■ THE PROBLEM: Retyping each entry exactly is the whole task.

■ Records excerpted from a collection:
##############################
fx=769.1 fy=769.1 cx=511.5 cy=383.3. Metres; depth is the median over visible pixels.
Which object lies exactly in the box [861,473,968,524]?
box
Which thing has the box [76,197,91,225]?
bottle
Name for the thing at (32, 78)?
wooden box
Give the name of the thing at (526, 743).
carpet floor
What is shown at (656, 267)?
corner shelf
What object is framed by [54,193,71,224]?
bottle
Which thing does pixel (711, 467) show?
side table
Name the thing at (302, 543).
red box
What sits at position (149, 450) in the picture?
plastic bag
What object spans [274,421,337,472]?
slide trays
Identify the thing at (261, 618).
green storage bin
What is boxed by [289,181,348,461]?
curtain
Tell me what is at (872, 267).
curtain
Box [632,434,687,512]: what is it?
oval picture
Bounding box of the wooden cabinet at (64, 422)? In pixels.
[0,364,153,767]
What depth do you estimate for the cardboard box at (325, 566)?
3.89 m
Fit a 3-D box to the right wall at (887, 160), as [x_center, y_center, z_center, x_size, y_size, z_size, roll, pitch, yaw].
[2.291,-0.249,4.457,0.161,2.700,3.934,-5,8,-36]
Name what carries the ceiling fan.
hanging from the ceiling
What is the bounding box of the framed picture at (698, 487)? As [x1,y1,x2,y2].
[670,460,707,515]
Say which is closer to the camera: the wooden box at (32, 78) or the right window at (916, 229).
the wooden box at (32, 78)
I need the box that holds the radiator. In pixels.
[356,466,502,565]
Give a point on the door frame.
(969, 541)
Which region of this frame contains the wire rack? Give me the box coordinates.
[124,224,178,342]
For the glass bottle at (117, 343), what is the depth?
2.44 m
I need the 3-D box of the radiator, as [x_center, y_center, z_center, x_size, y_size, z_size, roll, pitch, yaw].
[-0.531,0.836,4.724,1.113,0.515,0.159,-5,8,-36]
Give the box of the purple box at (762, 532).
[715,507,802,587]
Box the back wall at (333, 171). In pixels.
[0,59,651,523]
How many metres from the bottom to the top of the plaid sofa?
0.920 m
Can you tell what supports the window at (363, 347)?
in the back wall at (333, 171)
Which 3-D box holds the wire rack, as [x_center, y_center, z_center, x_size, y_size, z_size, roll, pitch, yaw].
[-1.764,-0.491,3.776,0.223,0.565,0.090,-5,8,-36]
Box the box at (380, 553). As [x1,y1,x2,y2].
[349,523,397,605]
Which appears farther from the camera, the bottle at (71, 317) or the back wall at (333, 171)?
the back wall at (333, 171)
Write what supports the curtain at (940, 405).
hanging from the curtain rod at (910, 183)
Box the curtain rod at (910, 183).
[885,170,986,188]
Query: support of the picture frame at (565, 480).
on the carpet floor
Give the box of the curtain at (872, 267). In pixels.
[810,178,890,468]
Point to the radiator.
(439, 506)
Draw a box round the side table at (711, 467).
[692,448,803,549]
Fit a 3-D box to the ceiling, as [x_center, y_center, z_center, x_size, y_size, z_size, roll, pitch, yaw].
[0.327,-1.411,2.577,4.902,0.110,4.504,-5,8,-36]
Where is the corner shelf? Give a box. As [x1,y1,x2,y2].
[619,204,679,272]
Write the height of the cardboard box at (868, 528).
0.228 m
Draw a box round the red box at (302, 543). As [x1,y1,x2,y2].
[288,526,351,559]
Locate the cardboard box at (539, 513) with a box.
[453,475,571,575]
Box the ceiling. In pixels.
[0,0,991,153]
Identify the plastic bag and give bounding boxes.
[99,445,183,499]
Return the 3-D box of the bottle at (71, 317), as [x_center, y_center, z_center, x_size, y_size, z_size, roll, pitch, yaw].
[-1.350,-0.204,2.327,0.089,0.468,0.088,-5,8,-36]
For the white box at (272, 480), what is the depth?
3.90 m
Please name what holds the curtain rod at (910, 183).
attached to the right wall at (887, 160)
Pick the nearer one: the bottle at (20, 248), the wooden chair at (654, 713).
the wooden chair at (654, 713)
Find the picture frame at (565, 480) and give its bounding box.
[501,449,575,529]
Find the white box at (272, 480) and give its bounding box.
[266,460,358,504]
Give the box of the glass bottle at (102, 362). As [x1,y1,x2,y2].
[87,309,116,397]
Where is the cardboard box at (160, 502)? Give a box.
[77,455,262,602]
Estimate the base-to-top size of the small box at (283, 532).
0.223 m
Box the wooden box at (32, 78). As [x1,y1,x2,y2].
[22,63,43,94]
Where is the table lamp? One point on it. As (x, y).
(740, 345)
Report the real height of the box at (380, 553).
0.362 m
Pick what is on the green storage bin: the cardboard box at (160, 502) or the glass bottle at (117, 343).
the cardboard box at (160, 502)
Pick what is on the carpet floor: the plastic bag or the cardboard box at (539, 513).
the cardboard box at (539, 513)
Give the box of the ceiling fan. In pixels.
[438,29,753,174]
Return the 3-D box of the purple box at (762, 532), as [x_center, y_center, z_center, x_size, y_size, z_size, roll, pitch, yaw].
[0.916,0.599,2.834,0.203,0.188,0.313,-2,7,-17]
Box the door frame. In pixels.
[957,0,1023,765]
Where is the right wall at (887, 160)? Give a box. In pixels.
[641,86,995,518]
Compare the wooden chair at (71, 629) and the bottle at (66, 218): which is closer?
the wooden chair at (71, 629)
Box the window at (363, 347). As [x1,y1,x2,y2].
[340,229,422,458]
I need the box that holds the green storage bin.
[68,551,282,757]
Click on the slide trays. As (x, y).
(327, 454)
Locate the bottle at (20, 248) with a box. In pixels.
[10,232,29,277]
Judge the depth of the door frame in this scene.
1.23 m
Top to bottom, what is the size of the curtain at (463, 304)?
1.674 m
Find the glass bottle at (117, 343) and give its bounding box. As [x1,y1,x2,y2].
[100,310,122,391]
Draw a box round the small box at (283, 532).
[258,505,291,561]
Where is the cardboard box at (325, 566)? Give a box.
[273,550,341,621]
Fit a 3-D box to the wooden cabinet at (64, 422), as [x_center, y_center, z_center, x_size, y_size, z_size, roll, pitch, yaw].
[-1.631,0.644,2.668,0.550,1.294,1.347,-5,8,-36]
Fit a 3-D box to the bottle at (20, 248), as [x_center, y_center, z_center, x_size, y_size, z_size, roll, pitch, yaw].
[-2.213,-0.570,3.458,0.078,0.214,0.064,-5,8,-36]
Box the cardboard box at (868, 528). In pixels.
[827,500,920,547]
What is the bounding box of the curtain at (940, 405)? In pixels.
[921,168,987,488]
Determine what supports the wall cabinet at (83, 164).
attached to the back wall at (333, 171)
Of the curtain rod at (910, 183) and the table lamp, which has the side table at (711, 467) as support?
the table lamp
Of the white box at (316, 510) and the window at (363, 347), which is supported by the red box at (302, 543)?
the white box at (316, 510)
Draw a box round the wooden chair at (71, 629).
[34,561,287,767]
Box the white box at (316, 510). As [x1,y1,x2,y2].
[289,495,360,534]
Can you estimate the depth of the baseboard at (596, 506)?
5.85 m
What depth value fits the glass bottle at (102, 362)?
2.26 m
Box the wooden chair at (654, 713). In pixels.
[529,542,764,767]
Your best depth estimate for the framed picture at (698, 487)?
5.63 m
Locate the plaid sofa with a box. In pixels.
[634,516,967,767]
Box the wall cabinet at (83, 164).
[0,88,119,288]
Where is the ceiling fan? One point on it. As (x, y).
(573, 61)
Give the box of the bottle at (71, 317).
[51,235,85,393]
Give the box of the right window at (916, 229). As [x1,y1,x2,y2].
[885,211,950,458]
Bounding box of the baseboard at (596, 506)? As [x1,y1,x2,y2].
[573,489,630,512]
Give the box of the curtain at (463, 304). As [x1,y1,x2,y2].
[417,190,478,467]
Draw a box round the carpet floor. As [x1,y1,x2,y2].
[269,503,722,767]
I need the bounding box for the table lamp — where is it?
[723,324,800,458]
##############################
■ EXERCISE ANSWER:
fx=769.1 fy=769.1 cx=511.5 cy=383.3. Metres; depth is the median over visible pixels.
Which object lies exactly in the box [861,473,968,524]?
box
Which thing has the box [76,197,91,225]?
bottle
Name for the thing at (32, 78)?
wooden box
Give the name of the thing at (526, 743).
carpet floor
What is shown at (656, 267)?
corner shelf
What object is framed by [54,193,71,224]?
bottle
Which thing does pixel (711, 467) show?
side table
Name the thing at (302, 543).
red box
What sits at position (149, 450) in the picture?
plastic bag
What object spans [274,421,337,472]?
slide trays
Identify the thing at (261, 618).
green storage bin
What is boxed by [289,181,348,461]?
curtain
Tell me what is at (872, 267).
curtain
Box [632,434,687,512]: what is it?
oval picture
Bounding box of the wooden cabinet at (64, 422)? In pixels.
[0,364,153,767]
What depth do you estimate for the cardboard box at (325, 566)?
3.89 m
Fit a 3-D box to the right wall at (887, 160), as [x_center, y_center, z_center, x_size, y_size, z_size, roll, pitch, yaw].
[2.291,-0.249,4.457,0.161,2.700,3.934,-5,8,-36]
Name what carries the ceiling fan.
hanging from the ceiling
What is the bounding box of the framed picture at (698, 487)? As [x1,y1,x2,y2].
[670,460,707,515]
Say which is closer to the camera: the wooden box at (32, 78) or the right window at (916, 229).
the wooden box at (32, 78)
I need the box that holds the radiator. In pixels.
[356,466,502,565]
Give a point on the door frame.
(969, 541)
Which region of this frame contains the wire rack? Give me the box coordinates.
[124,224,178,342]
For the glass bottle at (117, 343), what is the depth?
2.44 m
I need the 3-D box of the radiator, as [x_center, y_center, z_center, x_size, y_size, z_size, roll, pitch, yaw].
[-0.531,0.836,4.724,1.113,0.515,0.159,-5,8,-36]
Give the box of the purple box at (762, 532).
[715,507,802,587]
Box the back wall at (333, 171). In pixels.
[0,59,651,523]
How many metres from the bottom to the top of the plaid sofa?
0.920 m
Can you tell what supports the window at (363, 347)?
in the back wall at (333, 171)
Which 3-D box holds the wire rack, as [x_center, y_center, z_center, x_size, y_size, z_size, roll, pitch, yaw].
[-1.764,-0.491,3.776,0.223,0.565,0.090,-5,8,-36]
Box the box at (380, 553). As [x1,y1,x2,y2].
[349,523,397,605]
Which appears farther from the camera, the bottle at (71, 317) or the back wall at (333, 171)?
the back wall at (333, 171)
Write what supports the curtain at (940, 405).
hanging from the curtain rod at (910, 183)
Box the curtain rod at (910, 183).
[885,170,986,188]
Query: support of the picture frame at (565, 480).
on the carpet floor
Give the box of the curtain at (872, 267). In pixels.
[810,178,890,468]
Point to the radiator.
(439, 506)
Draw a box round the side table at (711, 467).
[692,448,803,549]
Fit a 3-D box to the ceiling, as [x_center, y_center, z_center, x_size, y_size, z_size, roll, pitch, yaw].
[0.327,-1.411,2.577,4.902,0.110,4.504,-5,8,-36]
Where is the corner shelf? Give a box. As [x1,y1,x2,y2].
[619,204,679,272]
Write the height of the cardboard box at (868, 528).
0.228 m
Draw a box round the red box at (302, 543). As [x1,y1,x2,y2].
[288,526,351,559]
Locate the cardboard box at (539, 513) with a box.
[453,475,571,575]
Box the ceiling. In pixels.
[0,0,991,153]
Identify the plastic bag and give bounding boxes.
[99,445,183,499]
Return the 3-D box of the bottle at (71, 317), as [x_center, y_center, z_center, x_size, y_size, z_size, roll, pitch, yaw].
[-1.350,-0.204,2.327,0.089,0.468,0.088,-5,8,-36]
For the white box at (272, 480), what is the depth?
3.90 m
Please name what holds the curtain rod at (910, 183).
attached to the right wall at (887, 160)
Pick the nearer one: the bottle at (20, 248), the wooden chair at (654, 713).
the wooden chair at (654, 713)
Find the picture frame at (565, 480) and give its bounding box.
[501,449,575,529]
Find the white box at (272, 480) and give its bounding box.
[266,460,358,504]
Give the box of the glass bottle at (102, 362). As [x1,y1,x2,y2].
[87,309,116,397]
Where is the cardboard box at (160, 502)? Give a box.
[77,455,262,602]
Estimate the base-to-top size of the small box at (283, 532).
0.223 m
Box the wooden box at (32, 78). As [x1,y1,x2,y2].
[22,63,43,94]
Where is the table lamp? One point on it. As (x, y).
(740, 345)
Report the real height of the box at (380, 553).
0.362 m
Pick what is on the green storage bin: the cardboard box at (160, 502) or the glass bottle at (117, 343).
the cardboard box at (160, 502)
Pick what is on the carpet floor: the plastic bag or the cardboard box at (539, 513).
the cardboard box at (539, 513)
Give the box of the ceiling fan. In pixels.
[438,29,753,174]
Return the 3-D box of the purple box at (762, 532), as [x_center, y_center, z_center, x_size, y_size, z_size, roll, pitch, yaw].
[0.916,0.599,2.834,0.203,0.188,0.313,-2,7,-17]
Box the door frame. In pixels.
[957,0,1023,765]
Where is the right wall at (887, 160)? Give a box. In pixels.
[641,86,995,518]
Compare the wooden chair at (71, 629) and the bottle at (66, 218): which is closer?
the wooden chair at (71, 629)
Box the window at (363, 347). As [x1,y1,x2,y2].
[340,229,422,458]
I need the box that holds the green storage bin.
[68,551,282,757]
Click on the slide trays. As (x, y).
(327, 454)
Locate the bottle at (20, 248) with a box. In pixels.
[10,232,29,277]
Judge the depth of the door frame in this scene.
1.23 m
Top to bottom, what is the size of the curtain at (463, 304)?
1.674 m
Find the glass bottle at (117, 343) and give its bounding box. As [x1,y1,x2,y2].
[100,310,122,391]
Draw a box round the small box at (283, 532).
[258,505,291,561]
Where is the cardboard box at (325, 566)? Give a box.
[273,550,341,621]
Fit a 3-D box to the wooden cabinet at (64, 422), as [x_center, y_center, z_center, x_size, y_size, z_size, roll, pitch, yaw].
[-1.631,0.644,2.668,0.550,1.294,1.347,-5,8,-36]
Fit a 3-D box to the bottle at (20, 248), as [x_center, y_center, z_center, x_size, y_size, z_size, roll, pitch, yaw].
[-2.213,-0.570,3.458,0.078,0.214,0.064,-5,8,-36]
Box the cardboard box at (868, 528). In pixels.
[827,500,920,547]
What is the bounding box of the curtain at (940, 405)? In pixels.
[921,168,987,488]
Determine what supports the wall cabinet at (83, 164).
attached to the back wall at (333, 171)
Of the curtain rod at (910, 183) and the table lamp, which has the side table at (711, 467) as support?
the table lamp
Of the white box at (316, 510) and the window at (363, 347), which is supported by the red box at (302, 543)?
the white box at (316, 510)
Draw a box round the wooden chair at (71, 629).
[34,561,287,767]
Box the white box at (316, 510). As [x1,y1,x2,y2].
[289,495,360,534]
Can you estimate the depth of the baseboard at (596, 506)?
5.85 m
What depth value fits the glass bottle at (102, 362)?
2.26 m
Box the wooden chair at (654, 713). In pixels.
[529,542,764,767]
Your best depth estimate for the framed picture at (698, 487)?
5.63 m
Locate the plaid sofa with a box. In pixels.
[634,516,967,767]
Box the wall cabinet at (83, 164).
[0,88,119,288]
Where is the ceiling fan? One point on it. As (x, y).
(573, 61)
Give the box of the bottle at (71, 317).
[51,235,85,393]
Give the box of the right window at (916, 229). As [x1,y1,x2,y2].
[885,211,950,458]
Bounding box of the baseboard at (596, 506)? As [x1,y1,x2,y2].
[573,489,630,512]
Give the box of the curtain at (463, 304). As [x1,y1,x2,y2].
[417,190,478,467]
Draw a box round the carpet floor. As [x1,y1,x2,y2].
[269,503,722,767]
I need the bounding box for the table lamp — where is it?
[723,324,800,458]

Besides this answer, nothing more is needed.